Une adhésion régulière au traitement est donc indispensable, tout manquement risquant de compromettre l’équilibre lipidique. « Malgré les options actuelles, les maladies cardiovasculaires athéroscléreuses restent la première cause de mortalité dans le monde », rappelle dans un communiqué de Verve Therapeutics Eugene Braunwald, professeur émérite de médecine à la Harvard Medical School et fondateur du groupe d’étude TIMI au Brigham and Women’s Hospital.
Le traitement expérimental Verve-102, mis au point par Verve Therapeutics, pourrait profondément modifier cet état de fait en offrant, selon ses promoteurs, un contrôle prolongé en une seule administration. « VERVE-102 est très prometteur pour transformer la prise en charge des MCVA et faire passer cette prise en charge de traitements quotidiens ou répétés à une perfusion unique, avec une réduction durable du LDL-C », estime le professeur Braunwald, qui supervise le développement de cette thérapie.
Une réduction allant jusqu’à 69 % du cholestérol LDL
Reposant sur l’outil CRISPR, Verve-102 désactive le gène PCSK9 dans les cellules hépatiques à l’aide d’un éditeur de bases ciblant l’adénine et d’un ARN guide (ARNg). L’ensemble est encapsulé dans des nanoparticules lipidiques conçues pour faciliter leur pénétration dans les cellules. Deux voies d’acheminement sont utilisées : les récepteurs des lipoprotéines de basse densité (LDLR) ou ceux des asialoglycoprotéines (ASGPR). La version précédente de la thérapie, Verve-101, avait engendré des effets secondaires notables en raison d’un problème lié à son excipient.
La nouvelle formulation est administrée par perfusion intraveineuse sur une période de deux à quatre heures. L’essai clinique, baptisé Heart-2, a recruté 14 participants présentant soit une hypercholestérolémie familiale, soit une pathologie cardiovasculaire précoce liée à un taux élevé de LDL-C.
Bien que l’objectif initial de l’essai ait été d’évaluer la sécurité du traitement, les données obtenues révèlent un effet dose-dépendant manifeste. Les réductions moyennes du LDL-C observées atteignent 21 % avec la plus faible dose (0,3 mg/kg), 41 % avec une dose intermédiaire (0,45 mg/kg), et 53 % pour la dose la plus élevée (0,6 mg/kg).
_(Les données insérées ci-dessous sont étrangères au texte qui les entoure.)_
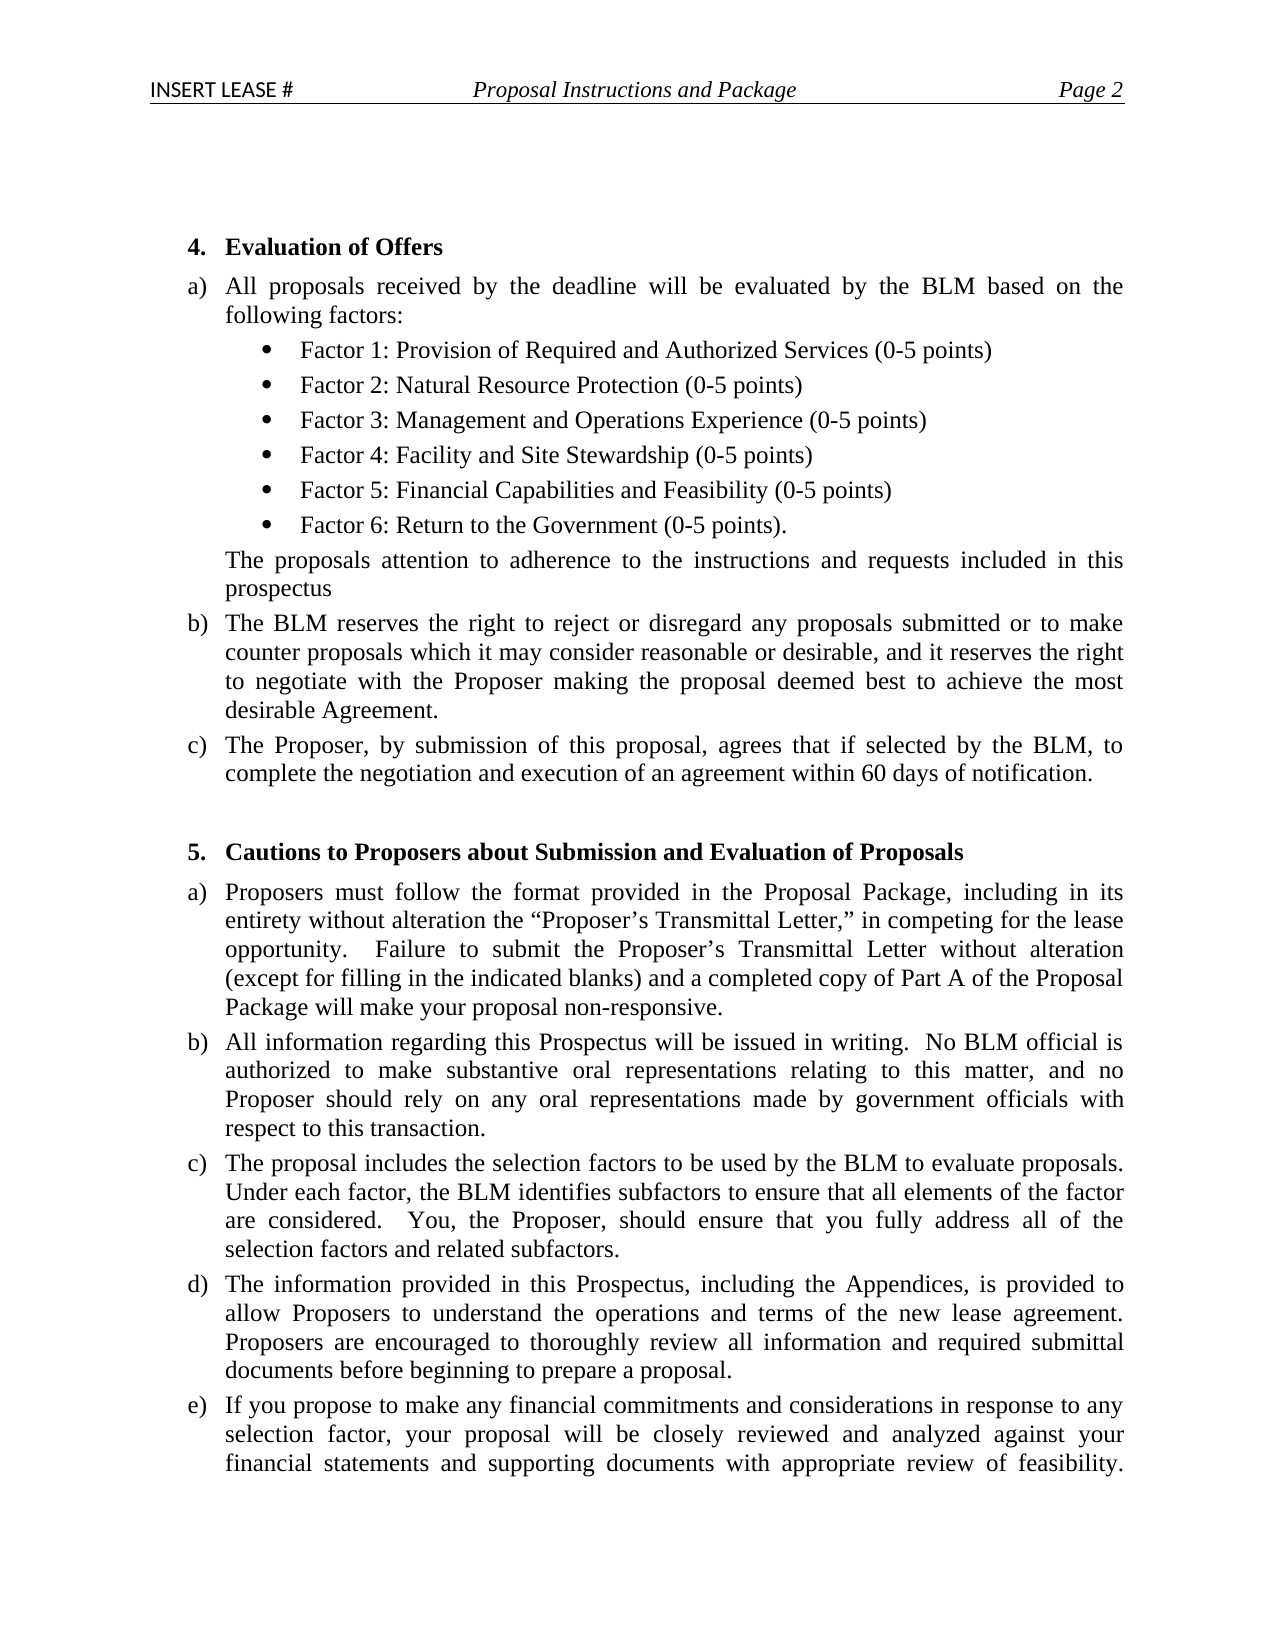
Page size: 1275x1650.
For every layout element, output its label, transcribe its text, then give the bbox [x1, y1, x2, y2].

list Factor 4: Facility and Site Stewardship (0-5 points) [262, 440, 1125, 468]
subtitle The information provided in this Prospectus, including the Appendices, is provided to allow Proposers to understand the operations and terms of the new lease agreement. Proposers are encouraged to thoroughly review all information and required submittal documents before beginning to prepare a proposal. [187, 1269, 1125, 1384]
subtitle All proposals received by the deadline will be evaluated by the BLM based on the following factors: [187, 271, 1125, 328]
subtitle Evaluation of Offers [187, 232, 1125, 261]
list Factor 3: Management and Operations Experience (0-5 points) [262, 405, 1125, 433]
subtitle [187, 1390, 1125, 1477]
subtitle The Proposer, by submission of this proposal, agrees that if selected by the BLM, to complete the negotiation and execution of an agreement within 60 days of notification. [187, 730, 1125, 787]
subtitle The BLM reserves the right to reject or disregard any proposals submitted or to make counter proposals which it may consider reasonable or desirable, and it reserves the right to negotiate with the Proposer making the proposal deemed best to achieve the most desirable Agreement. [187, 608, 1125, 723]
list Factor 6: Return to the Government (0-5 points). [262, 510, 1125, 538]
subtitle All information regarding this Prospectus will be issued in writing. No BLM official is authorized to make substantive oral representations relating to this matter, and no Proposer should rely on any oral representations made by government officials with respect to this transaction. [187, 1027, 1125, 1142]
text The proposals attention to adherence to the instructions and requests included in this prospectus [225, 545, 1125, 602]
list Factor 2: Natural Resource Protection (0-5 points) [262, 370, 1125, 398]
list Factor 1: Provision of Required and Authorized Services (0-5 points) [262, 335, 1125, 363]
list Factor 5: Financial Capabilities and Feasibility (0-5 points) [262, 475, 1125, 503]
subtitle Cautions to Proposers about Submission and Evaluation of Proposals [187, 837, 1125, 866]
subtitle Proposers must follow the format provided in the Proposal Package, including in its entirety without alteration the “Proposer’s Transmittal Letter,” in competing for the lease opportunity. Failure to submit the Proposer’s Transmittal Letter without alteration (except for filling in the indicated blanks) and a completed copy of Part A of the Proposal Package will make your proposal non-responsive. [187, 877, 1125, 1020]
subtitle The proposal includes the selection factors to be used by the BLM to evaluate proposals. Under each factor, the BLM identifies subfactors to ensure that all elements of the factor are considered. You, the Proposer, should ensure that you fully address all of the selection factors and related subfactors. [187, 1148, 1125, 1263]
Quatre patients ayant reçu cette dernière ont même vu leur taux de LDL-C chuter de 69 %.
Le profil de tolérance s’avère rassurant : aucun effet indésirable grave n’a été relevé. Une seule réaction liée à la perfusion, atténuée par un antalgique léger, a été rapportée. Par ailleurs, aucune altération cellulaire significative n’a été constatée, y compris chez les patients ayant reçu la dose maximale.
« Les données initiales issues de l’étude Heart-2 sont encourageantes en matière d’efficacité et de sécurité, et laissent entrevoir l’avènement d’une ère thérapeutique nouvelle, où une dose unique permettrait de contrôler durablement le taux de LDL-C », s’enthousiasme le professeur Braunwald.
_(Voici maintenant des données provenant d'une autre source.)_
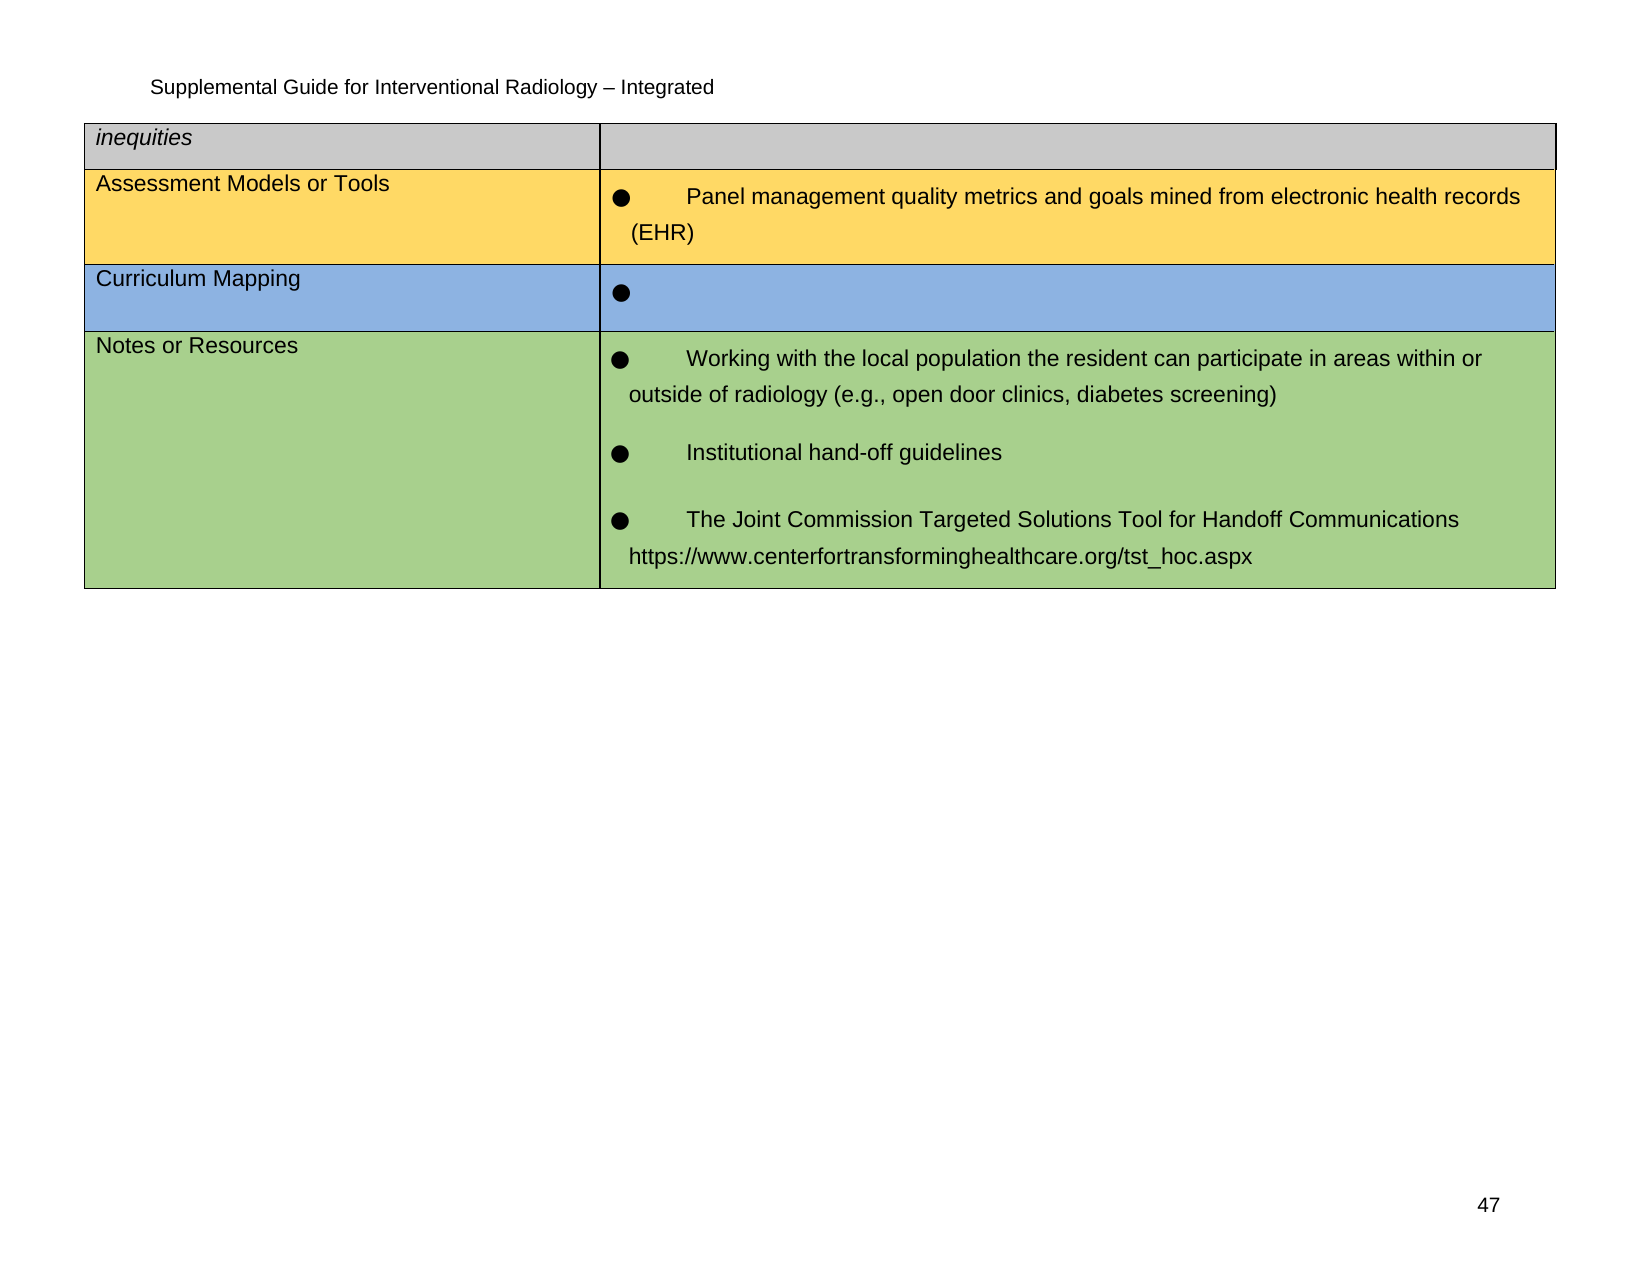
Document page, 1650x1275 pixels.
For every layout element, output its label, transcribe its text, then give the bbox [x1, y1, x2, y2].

table_cell Panel management quality metrics and goals mined from electronic health records (EHR) [601, 169, 1555, 264]
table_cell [601, 124, 1555, 169]
table_cell Curriculum Mapping [85, 265, 599, 331]
table_cell Notes or Resources [85, 332, 599, 588]
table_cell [85, 124, 599, 169]
table_cell Assessment Models or Tools [85, 170, 599, 264]
table_cell [601, 264, 1555, 331]
table_cell Working with the local population the resident can participate in areas within or outside of radiology (e.g., open door clinics, diabetes screening) Institutional hand-off guidelines The Joint Commission Targeted Solutions Tool for Handoff Communications https://www.centerfortransforminghealthcare.org/tst_hoc.aspx [601, 331, 1555, 588]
Ces résultats restent toutefois circonscrits à une période d’observation de 28 jours. L’effet durable de la thérapie n’est donc pas encore établi, bien que les premiers signaux soient jugés suffisamment prometteurs. « Les données que nous présentons aujourd’hui laissent entrevoir la possibilité concrète de ce traitement révolutionnaire à dose unique », avance Sekar Kathiresan, cofondateur et directeur général de Verve Therapeutics. L’entreprise prévoit d’engager un essai clinique de phase 2 d’ici au second semestre de l’année.